(Data to examine)
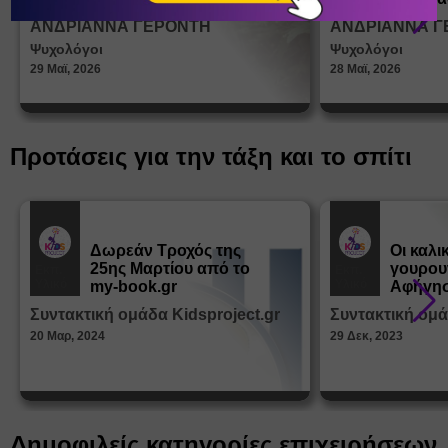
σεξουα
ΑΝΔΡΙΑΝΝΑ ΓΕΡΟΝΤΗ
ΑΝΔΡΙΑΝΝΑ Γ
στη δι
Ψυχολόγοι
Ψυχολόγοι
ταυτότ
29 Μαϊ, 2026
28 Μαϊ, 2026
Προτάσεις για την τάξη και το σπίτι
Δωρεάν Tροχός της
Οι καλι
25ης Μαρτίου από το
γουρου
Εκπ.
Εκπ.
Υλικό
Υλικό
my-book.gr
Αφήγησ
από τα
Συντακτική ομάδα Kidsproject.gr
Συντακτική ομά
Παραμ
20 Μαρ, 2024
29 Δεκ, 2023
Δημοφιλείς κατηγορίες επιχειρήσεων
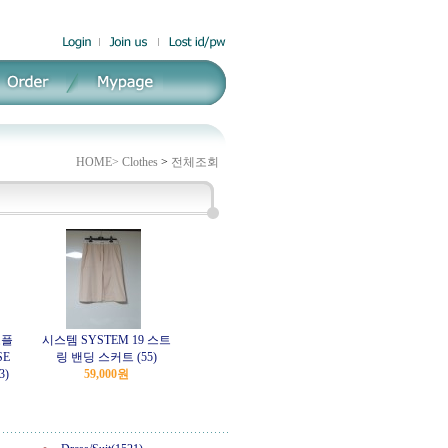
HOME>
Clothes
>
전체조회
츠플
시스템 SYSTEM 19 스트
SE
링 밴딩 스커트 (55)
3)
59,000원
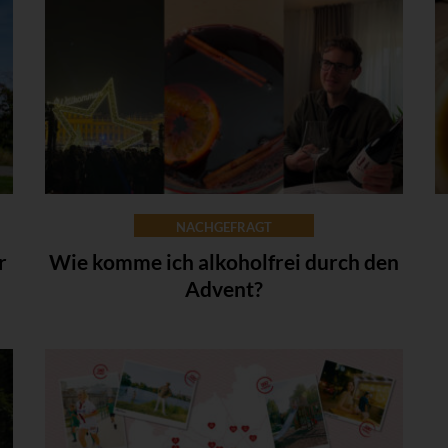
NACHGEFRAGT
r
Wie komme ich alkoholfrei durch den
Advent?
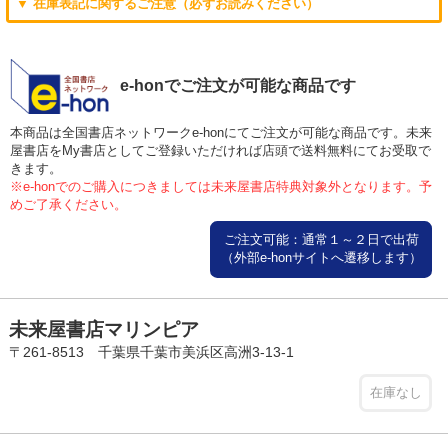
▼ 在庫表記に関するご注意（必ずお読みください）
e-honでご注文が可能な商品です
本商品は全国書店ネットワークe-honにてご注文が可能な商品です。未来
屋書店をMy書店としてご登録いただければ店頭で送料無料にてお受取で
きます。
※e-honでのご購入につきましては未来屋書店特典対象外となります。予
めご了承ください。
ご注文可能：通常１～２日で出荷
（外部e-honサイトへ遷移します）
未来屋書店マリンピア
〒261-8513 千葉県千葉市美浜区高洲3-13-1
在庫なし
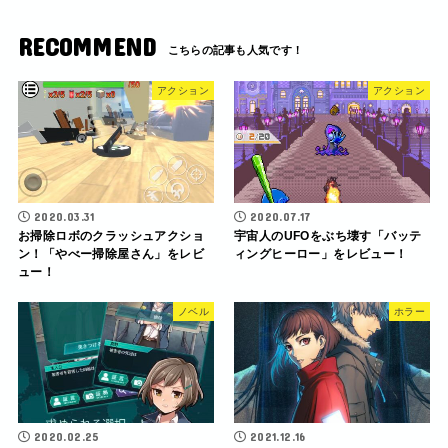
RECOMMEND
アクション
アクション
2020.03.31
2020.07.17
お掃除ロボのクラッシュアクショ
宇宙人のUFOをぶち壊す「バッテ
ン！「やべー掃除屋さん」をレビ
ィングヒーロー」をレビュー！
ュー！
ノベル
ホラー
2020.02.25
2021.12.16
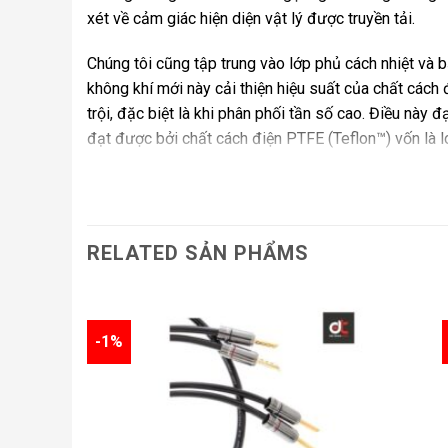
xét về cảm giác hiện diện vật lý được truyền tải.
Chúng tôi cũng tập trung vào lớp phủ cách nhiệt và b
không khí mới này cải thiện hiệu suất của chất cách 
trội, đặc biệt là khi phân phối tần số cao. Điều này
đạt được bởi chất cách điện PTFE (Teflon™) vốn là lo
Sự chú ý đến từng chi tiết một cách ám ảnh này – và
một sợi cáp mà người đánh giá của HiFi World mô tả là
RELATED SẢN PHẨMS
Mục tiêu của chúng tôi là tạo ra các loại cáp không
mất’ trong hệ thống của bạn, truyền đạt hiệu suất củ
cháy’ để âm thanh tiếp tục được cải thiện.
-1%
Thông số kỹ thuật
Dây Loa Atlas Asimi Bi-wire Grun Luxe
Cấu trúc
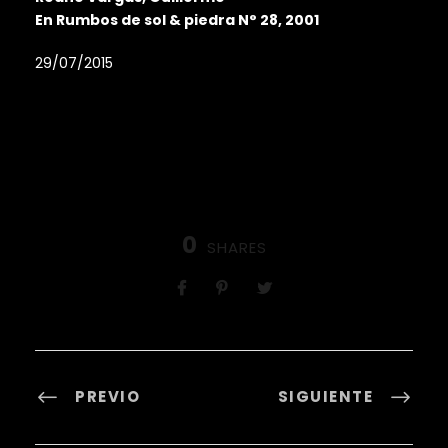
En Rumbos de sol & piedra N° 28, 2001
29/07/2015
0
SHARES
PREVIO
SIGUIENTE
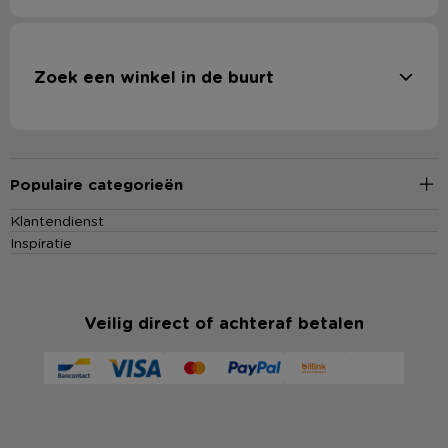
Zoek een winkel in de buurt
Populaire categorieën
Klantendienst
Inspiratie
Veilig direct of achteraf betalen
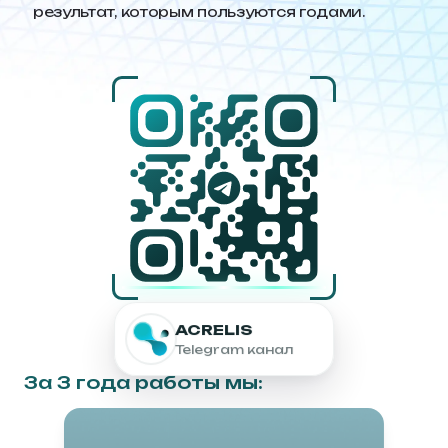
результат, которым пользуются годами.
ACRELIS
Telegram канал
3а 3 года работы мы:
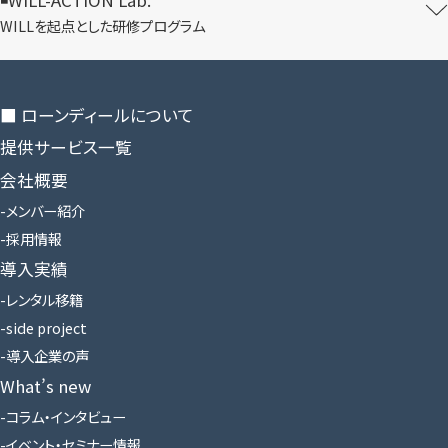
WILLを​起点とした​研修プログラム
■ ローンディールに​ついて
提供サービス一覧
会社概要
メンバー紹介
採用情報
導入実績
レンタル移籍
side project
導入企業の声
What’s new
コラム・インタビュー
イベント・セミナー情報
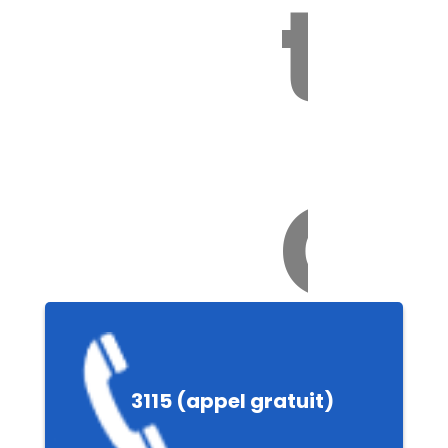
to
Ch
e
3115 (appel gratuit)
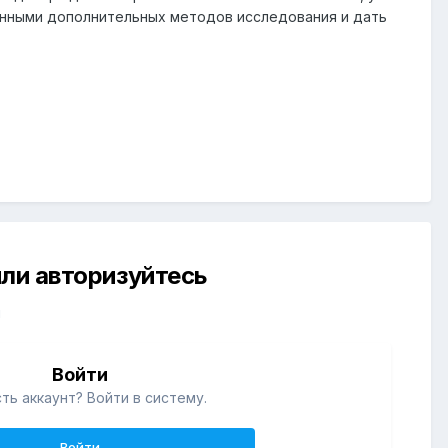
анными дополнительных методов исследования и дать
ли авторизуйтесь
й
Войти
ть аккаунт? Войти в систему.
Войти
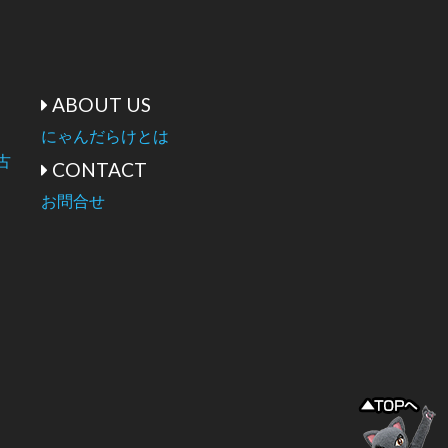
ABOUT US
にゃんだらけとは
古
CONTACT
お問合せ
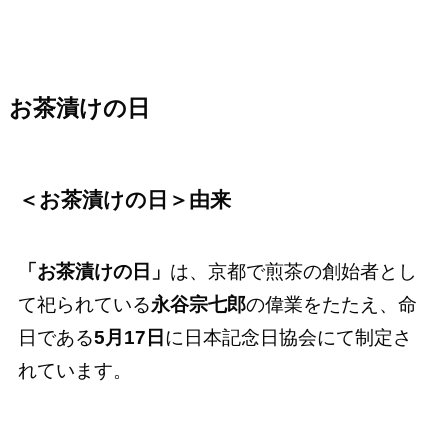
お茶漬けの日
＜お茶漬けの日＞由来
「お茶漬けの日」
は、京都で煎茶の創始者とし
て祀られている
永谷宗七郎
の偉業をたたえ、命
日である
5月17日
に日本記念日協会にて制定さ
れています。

(Exercise instructions)
Locate each line above that contains the word "cách", and copy every such line in full.

(Solution for this problem)
Chúng tôi cũng tập trung vào lớp phủ cách nhiệt và b
không khí mới này cải thiện hiệu suất của chất cách 
đạt được bởi chất cách điện PTFE (Teflon™) vốn là lo
Sự chú ý đến từng chi tiết một cách ám ảnh này – và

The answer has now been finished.